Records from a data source
════

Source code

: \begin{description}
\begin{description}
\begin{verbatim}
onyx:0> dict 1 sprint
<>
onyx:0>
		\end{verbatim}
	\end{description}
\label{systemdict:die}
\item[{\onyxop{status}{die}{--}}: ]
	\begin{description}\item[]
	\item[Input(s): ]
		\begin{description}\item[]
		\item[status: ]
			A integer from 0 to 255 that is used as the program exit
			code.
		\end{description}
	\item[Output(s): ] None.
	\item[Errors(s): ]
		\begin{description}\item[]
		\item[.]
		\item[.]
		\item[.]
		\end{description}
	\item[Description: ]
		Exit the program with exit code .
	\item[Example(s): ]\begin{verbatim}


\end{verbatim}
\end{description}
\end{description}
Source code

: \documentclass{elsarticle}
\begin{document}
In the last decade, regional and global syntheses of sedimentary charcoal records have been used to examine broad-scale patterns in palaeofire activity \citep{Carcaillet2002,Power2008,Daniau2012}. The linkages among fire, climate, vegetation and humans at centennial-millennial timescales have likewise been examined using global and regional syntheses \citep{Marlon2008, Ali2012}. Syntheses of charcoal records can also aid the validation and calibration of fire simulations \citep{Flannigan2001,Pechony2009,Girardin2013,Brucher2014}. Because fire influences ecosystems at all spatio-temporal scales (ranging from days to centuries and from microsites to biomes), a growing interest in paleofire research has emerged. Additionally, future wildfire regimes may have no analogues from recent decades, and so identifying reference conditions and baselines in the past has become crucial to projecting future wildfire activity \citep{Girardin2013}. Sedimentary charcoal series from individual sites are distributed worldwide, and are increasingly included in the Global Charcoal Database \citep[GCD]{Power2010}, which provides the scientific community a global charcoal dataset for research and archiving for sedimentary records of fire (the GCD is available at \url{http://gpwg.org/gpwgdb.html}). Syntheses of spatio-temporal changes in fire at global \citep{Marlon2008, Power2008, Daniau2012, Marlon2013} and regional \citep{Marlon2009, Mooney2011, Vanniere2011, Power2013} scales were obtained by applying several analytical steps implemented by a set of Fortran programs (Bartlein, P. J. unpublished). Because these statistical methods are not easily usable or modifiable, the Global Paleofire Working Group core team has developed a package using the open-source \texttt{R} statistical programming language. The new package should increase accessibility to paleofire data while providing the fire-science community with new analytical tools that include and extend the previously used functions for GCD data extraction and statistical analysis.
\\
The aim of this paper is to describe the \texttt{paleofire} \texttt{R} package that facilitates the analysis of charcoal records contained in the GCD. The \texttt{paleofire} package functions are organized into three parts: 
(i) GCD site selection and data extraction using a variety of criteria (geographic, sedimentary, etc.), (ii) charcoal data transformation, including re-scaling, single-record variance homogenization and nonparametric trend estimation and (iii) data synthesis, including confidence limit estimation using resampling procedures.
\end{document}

════

## Task instructions:
Please restate the data word for word, every record included.

## Task output:
Source code

: \begin{description}
\begin{description}
\begin{verbatim}
onyx:0> dict 1 sprint
<>
onyx:0>
		\end{verbatim}
	\end{description}
\label{systemdict:die}
\item[{\onyxop{status}{die}{--}}: ]
	\begin{description}\item[]
	\item[Input(s): ]
		\begin{description}\item[]
		\item[status: ]
			A integer from 0 to 255 that is used as the program exit
			code.
		\end{description}
	\item[Output(s): ] None.
	\item[Errors(s): ]
		\begin{description}\item[]
		\item[.]
		\item[.]
		\item[.]
		\end{description}
	\item[Description: ]
		Exit the program with exit code .
	\item[Example(s): ]\begin{verbatim}


\end{verbatim}
\end{description}
\end{description}
Source code

: \documentclass{elsarticle}
\begin{document}
In the last decade, regional and global syntheses of sedimentary charcoal records have been used to examine broad-scale patterns in palaeofire activity \citep{Carcaillet2002,Power2008,Daniau2012}. The linkages among fire, climate, vegetation and humans at centennial-millennial timescales have likewise been examined using global and regional syntheses \citep{Marlon2008, Ali2012}. Syntheses of charcoal records can also aid the validation and calibration of fire simulations \citep{Flannigan2001,Pechony2009,Girardin2013,Brucher2014}. Because fire influences ecosystems at all spatio-temporal scales (ranging from days to centuries and from microsites to biomes), a growing interest in paleofire research has emerged. Additionally, future wildfire regimes may have no analogues from recent decades, and so identifying reference conditions and baselines in the past has become crucial to projecting future wildfire activity \citep{Girardin2013}. Sedimentary charcoal series from individual sites are distributed worldwide, and are increasingly included in the Global Charcoal Database \citep[GCD]{Power2010}, which provides the scientific community a global charcoal dataset for research and archiving for sedimentary records of fire (the GCD is available at \url{http://gpwg.org/gpwgdb.html}). Syntheses of spatio-temporal changes in fire at global \citep{Marlon2008, Power2008, Daniau2012, Marlon2013} and regional \citep{Marlon2009, Mooney2011, Vanniere2011, Power2013} scales were obtained by applying several analytical steps implemented by a set of Fortran programs (Bartlein, P. J. unpublished). Because these statistical methods are not easily usable or modifiable, the Global Paleofire Working Group core team has developed a package using the open-source \texttt{R} statistical programming language. The new package should increase accessibility to paleofire data while providing the fire-science community with new analytical tools that include and extend the previously used functions for GCD data extraction and statistical analysis.
\\
The aim of this paper is to describe the \texttt{paleofire} \texttt{R} package that facilitates the analysis of charcoal records contained in the GCD. The \texttt{paleofire} package functions are organized into three parts: 
(i) GCD site selection and data extraction using a variety of criteria (geographic, sedimentary, etc.), (ii) charcoal data transformation, including re-scaling, single-record variance homogenization and nonparametric trend estimation and (iii) data synthesis, including confidence limit estimation using resampling procedures.
\end{document}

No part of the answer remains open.